I wrote this essay as an assignment for class, but it seemed insightful enough to me that I thought I might share it with you:
An ancient axiom (taken from ecclesiastes 1:9-14) claims that there is nothing new under the sun. Even in this age of rapid progress, we would do well to remember that that is still the case. The computer is not new. It is only faster, and better, than the way we did these things before. The network is not new. It is only faster, and better, than the way we did these things before. After over a decade of widespread internet use, it can be fairly said that the technology is mature, that its possibilities have been fully explored, and that there is little left to think of short of outright invention.
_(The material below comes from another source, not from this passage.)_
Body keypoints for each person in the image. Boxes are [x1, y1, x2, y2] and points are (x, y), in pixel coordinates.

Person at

Therefore, it will be nearly impossible to discover some great application on the cutting edge of innovation.
Even so, were we to find such a place, it would be in the halls of education. Education has always lagged behind society, behind business, and far behind invention. Education is one of the slowest institutions in human society, and among the most traditional. Many things have been tried to enhance education through the use of computers and networks, and yet many things have, astonishingly, not been.
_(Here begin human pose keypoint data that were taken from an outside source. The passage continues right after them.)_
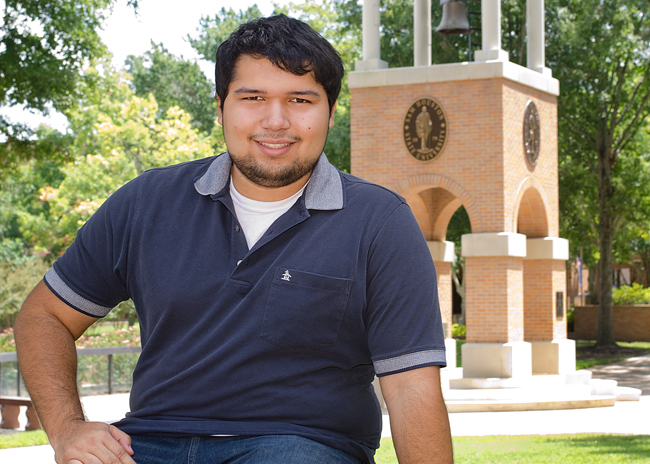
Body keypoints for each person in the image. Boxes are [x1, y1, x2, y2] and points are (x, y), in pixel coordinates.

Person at [15, 14, 453, 464]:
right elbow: (44, 315)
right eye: (253, 97)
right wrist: (68, 429)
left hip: (298, 447)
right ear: (221, 106)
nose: (276, 120)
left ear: (330, 112)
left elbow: (409, 388)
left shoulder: (379, 222)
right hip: (148, 442)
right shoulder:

Outside these venerable halls, the internet is widely known as a resource. I hardly pick up a phonebook anymore, instead relying on superpages. I rarely see my old Random House College Dictionary, instead relying on Dictionary.com. Even my old encyclopedias sit idle, replaced by wikipedia, and various other information sites across the web. For society at large, the reference book, in hardcover form, is mostly a thing of the past. For educators, the advantages of this resource remain largely untapped. Teachers use the Internet to present their lecture notes, to post course calendars and assignment, but the student remains chained to the textbook. One of the highest costs for the student in education, the textbooks for one quarter could buy the student an inexpensive computer capable of performing most academic functions. For the price of a year’s worth of textbooks, a student could be provided with a laptop computer, offering even the same mobility as the venerable textbook. This is a cost a student (or, worse, a school board) must pay time and again, as the student moves into new classes, or new editions are released, or new textbooks are found which better suit the curriculum. With a captive audience, the prices of textbooks continue to skyrocket, as we pay for thicker books, and more color ink, and the textbook invariably becomes obsolete all too quickly.
If the dictionary can be replaced by a web site, if the encyclopedia, the phone book, and the Bible can all reside in electronic ether, so can Network+ Guide to Networking, Fourth Edition, or another book as well written and more continuously updated. Instead of spending millions of dollars on textbooks, schools could pool their money to produce electronic textbooks, written by top educators with real knowledge in their fields, which could be continuously updated and used by any student (or, in fact, any person) anywhere in the world. The savings would be enormous!
Instead, we see the internet being used as an attempted substitute for the classroom environment, which it is not. Internet classes such as those provided at CBC only take away one of the most important aspects of the academic environment: face-to-face interaction with teachers and peers. Meanwhile, the textbook function continues to be provided by a ream of paper bound between two pieces of cardboard, a medium that became obsolete in the 1980s.
So, there you have it: internet-based teaching and internet-based textbooks: both innovative, for education: The one vastly superior to other, the other vastly more popular. The reasons are unclear, but it has to make you wonder.